* Tarefas do exercício
a: Segundo o texto sobre Corto Maltese, em que data e com que obra Hugo Pratt deu forma a esta personagem?
b: Por favor, prossiga o texto sobre Corto Maltese a partir da última frase apresentada.

* Texto para análise
Cada um vinha do seu tempo e, se ambos sobreviveram com um "perfume de lenda", como escreve Umberto Eco sobre Corto, o facto é que foi Hugo Pratt quem marcou a imaginação que trespassa as fronteiras do espaço e da imaginação. Por isso, Corto Maltese é o herói moderno que sobrevive à sua contemporaneidade.
Talvez as pistas sobre este marinheiro maltês, filho de uma cigana de Sevilha e de outro marinheiro perdido, que nasceria em 1887 e cresceria no bairro judeu de Córdoba, ou seja, sem pátria, assistindo depois às guerras inaugurais do novo século, estejam por aí espalhadas: Italo Calvino participara na preparação de um guião de um filme, Tikoyo e o tubarão (1962, Folao Quilici), sobre uma criança que fala com o amigo tubarão, e horizontes oníricos desse tipo foram sendo esplorados por muitos autores (veja-se a "Balada" ou "Mu"); e, evidentemente, a literatura de viagens aventurosas, de Rimbaud a Jack London, povoara a juventude de Hugo Pratt. Pratt, aliás, cresceu na Etiópia, viveu em Buenos Aires e Veneza, e sobretudo, percorreu as fábulas em que se mistura com Corto, a que dá forma no dia 10 de Julho de 1967, com A Balada do Mar Salgado - fez agora cinquenta anos.
O maravilhamento de algumas figuras cimeiras da literatura com a BD, mesmo que a vissem como género menor, também não é de hoje e não se inventou certamente com Pratt. Steinbeck, que não era modesto, adivinhava provocatoriamente um Nobel para Al Capp, pela força do seu Li'l Abner, a representação encantatória do mundo rural norte-americano (e de uma simplicidade desarmante que levava a água ao seu moinho). Umberto Eco dedicou-se aos Peanuts e a Charlie Brown num livro, Apocalípticos e Integrados, em que descreve os enquadramentos de cinema na tira do desenho.

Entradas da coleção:

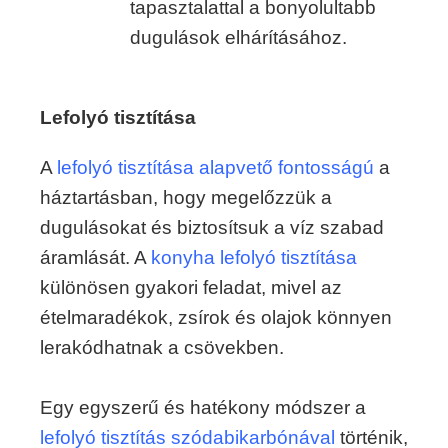
tapasztalattal a bonyolultabb
dugulások elhárításához.
Lefolyó tisztítása
A
lefolyó tisztítása alapvető fontosságú
a
háztartásban, hogy megelőzzük a
dugulásokat és biztosítsuk a víz szabad
áramlását. A
konyha lefolyó tisztítása
különösen gyakori feladat, mivel az
ételmaradékok, zsírok és olajok könnyen
lerakódhatnak a csövekben.
Egy egyszerű és hatékony módszer a
lefolyó tisztítás szódabikarbónával
történik,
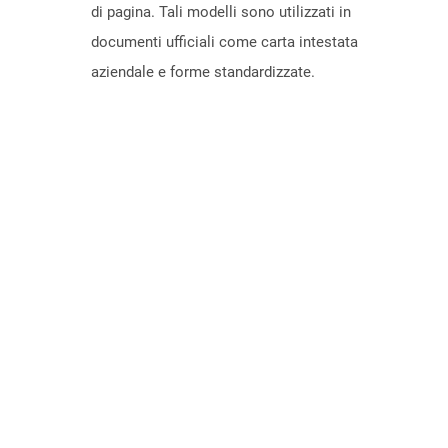
di pagina. Tali modelli sono utilizzati in
documenti ufficiali come carta intestata
aziendale e forme standardizzate.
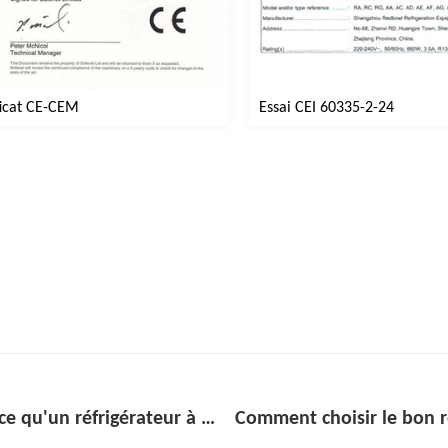
ficat CE-CEM
Essai CEI 60335-2-24
Comment choisir le bon refroidisseur de réfrigérateur à boissons sous le comptoir pour votre bar ou votre cuisine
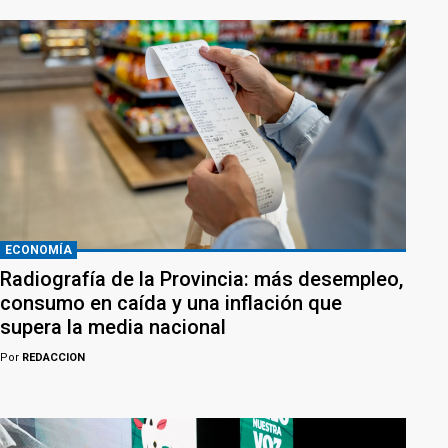
ECONOMÍA
Radiografía de la Provincia: más desempleo,
consumo en caída y una inflación que
supera la media nacional
Por
REDACCION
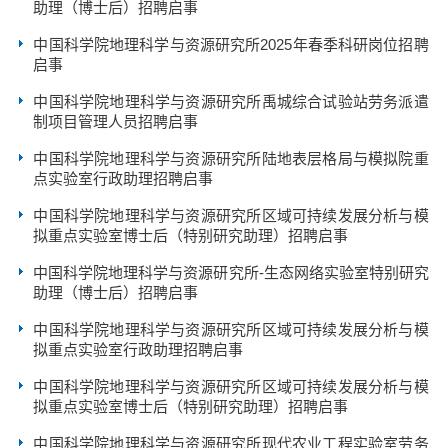
助理（博士后）招聘启事
中国科学院地理科学与资源研究所2025年春季科研岗位招聘
启事
中国科学院地理科学与资源研究所禹城综合试验站劳务派遣
制项目管理人员招聘启事
中国科学院地理科学与资源研究所陆地表层格局与模拟院重
点实验室行政助理招聘启事
中国科学院地理科学与资源研究所区域可持续发展分析与模
拟重点实验室博士后（特别研究助理）招聘启事
中国科学院地理科学与资源研究所-生态网络实验室特别研究
助理（博士后）招聘启事
中国科学院地理科学与资源研究所区域可持续发展分析与模
拟重点实验室行政助理招聘启事
中国科学院地理科学与资源研究所区域可持续发展分析与模
拟重点实验室博士后（特别研究助理）招聘启事
中国科学院地理科学与资源研究所现代农业工程实验室劳务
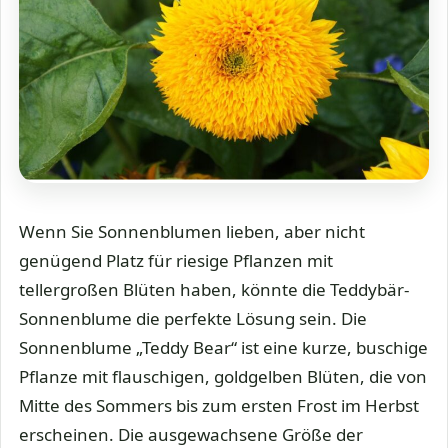
Wenn Sie Sonnenblumen lieben, aber nicht
genügend Platz für riesige Pflanzen mit
tellergroßen Blüten haben, könnte die Teddybär-
Sonnenblume die perfekte Lösung sein. Die
Sonnenblume „Teddy Bear“ ist eine kurze, buschige
Pflanze mit flauschigen, goldgelben Blüten, die von
Mitte des Sommers bis zum ersten Frost im Herbst
erscheinen. Die ausgewachsene Größe der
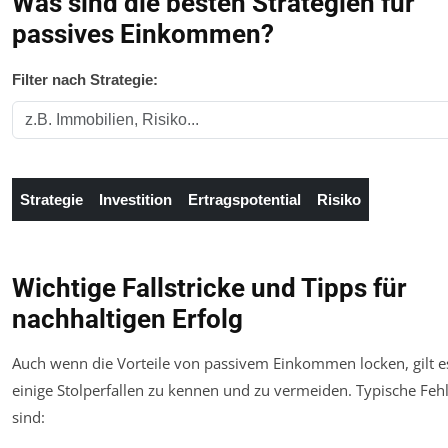
Was sind die besten Strategien für
passives Einkommen?
Filter nach Strategie:
Strategie
Investition
Ertragspotential
Risiko
Vergleichstabelle der besten Strategien für passives Einkommen mit 
Wichtige Fallstricke und Tipps für
nachhaltigen Erfolg
Auch wenn die Vorteile von passivem Einkommen locken, gilt e
einige Stolperfallen zu kennen und zu vermeiden. Typische Feh
sind:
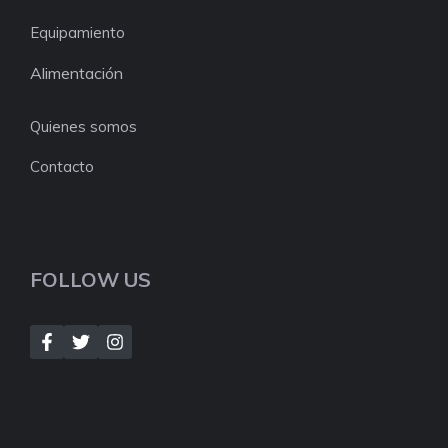
Equipamiento
Alimentación
Quienes somos
Contacto
FOLLOW US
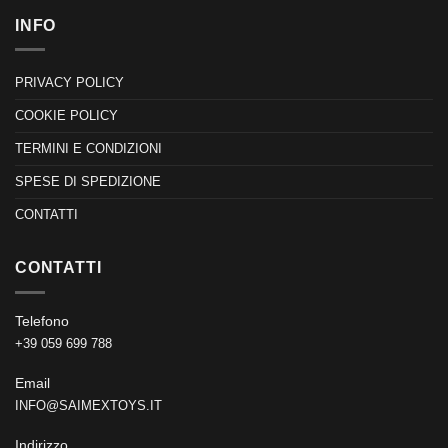
INFO
PRIVACY POLICY
COOKIE POLICY
TERMINI E CONDIZIONI
SPESE DI SPEDIZIONE
CONTATTI
CONTATTI
Telefono
+39 059 699 788
Email
INFO@SAIMEXTOYS.IT
Indirizzo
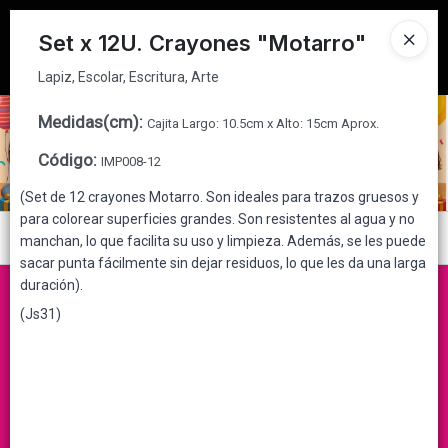
Lapiz, Escolar, Escritura, Arte
Tienda solo para
MAYORISTAS
Set x 12U. Crayones "Motarro"
Ingresar a la Tienda
Lapiz, Escolar, Escritura, Arte
CÓMO COMPRAR
Medidas(cm)
:
Cajita Largo: 10.5cm x Alto: 15cm Aprox.
Código
:
IMP008-12
QUIÉNES SOMOS
(Set de 12 crayones Motarro. Son ideales para trazos gruesos y
para colorear superficies grandes. Son resistentes al agua y no
CONTACTO
Menú
manchan, lo que facilita su uso y limpieza. Además, se les puede
sacar punta fácilmente sin dejar residuos, lo que les da una larga
Lapiz, Escolar, Escritura, Arte
duración).
(Js31)
Lista vacía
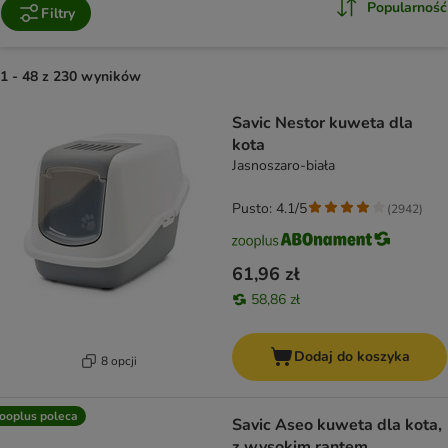
Popularność
Filtry
1 - 48 z 230 wyników
product items have been changed
Savic Nestor kuweta dla
kota
Jasnoszaro-biała
Pusto: 4.1/5
(
2942
)
61,96 zł
58,86 zł
Dodaj do koszyka
8 opcji
ooplus poleca
Savic Aseo kuweta dla kota,
z wysokim rantem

* Resultados esperados
a: No dia 10 de Julho de 1967, com A Balada do Mar Salgado.

b:
Pode-se perguntar então de onde vem o ciúme ou a curiosidade que escritores de mérito têm da banda desenhada. No caso do sucesso de Pratt, percebe-se de onde vem essa sensação: é que Corto Maltese é mesmo um romance em forma de apresentação gráfica. Aliás, Pratt explora decididamente esse vínculo e pisca o olho à literatura clássica: Pandora lê Melville, Slutter lê Rilke e Shelley, Corto cita Conrad e a Utopia de More e, ao atravessar as mitologias (célticas, etiópicas, caribenhas, argentinas, venezianas, o vodoo ou o que lhe apetece), ao escolher com quem se cruza (Butch Cassidy, o Barão Vermelho, Tiro Fixo, mas também Hemingway, Hesse, Joyce), vive aventuras que transcendem os limites do tempo. Nenhum romance pode pedir mais, se os traços são marcados, se as personagens vivem a sua vida, se nos surpreende, então é a melhor literatura. É certo que, sendo desenho, deciframos melhor nessas páginas alguma coisa do autor (Eco conta que a sua filha pequena, apresentada a Pratt, disse que ele era Corto), e portanto a mentira da literatura é vivida à nossa vista.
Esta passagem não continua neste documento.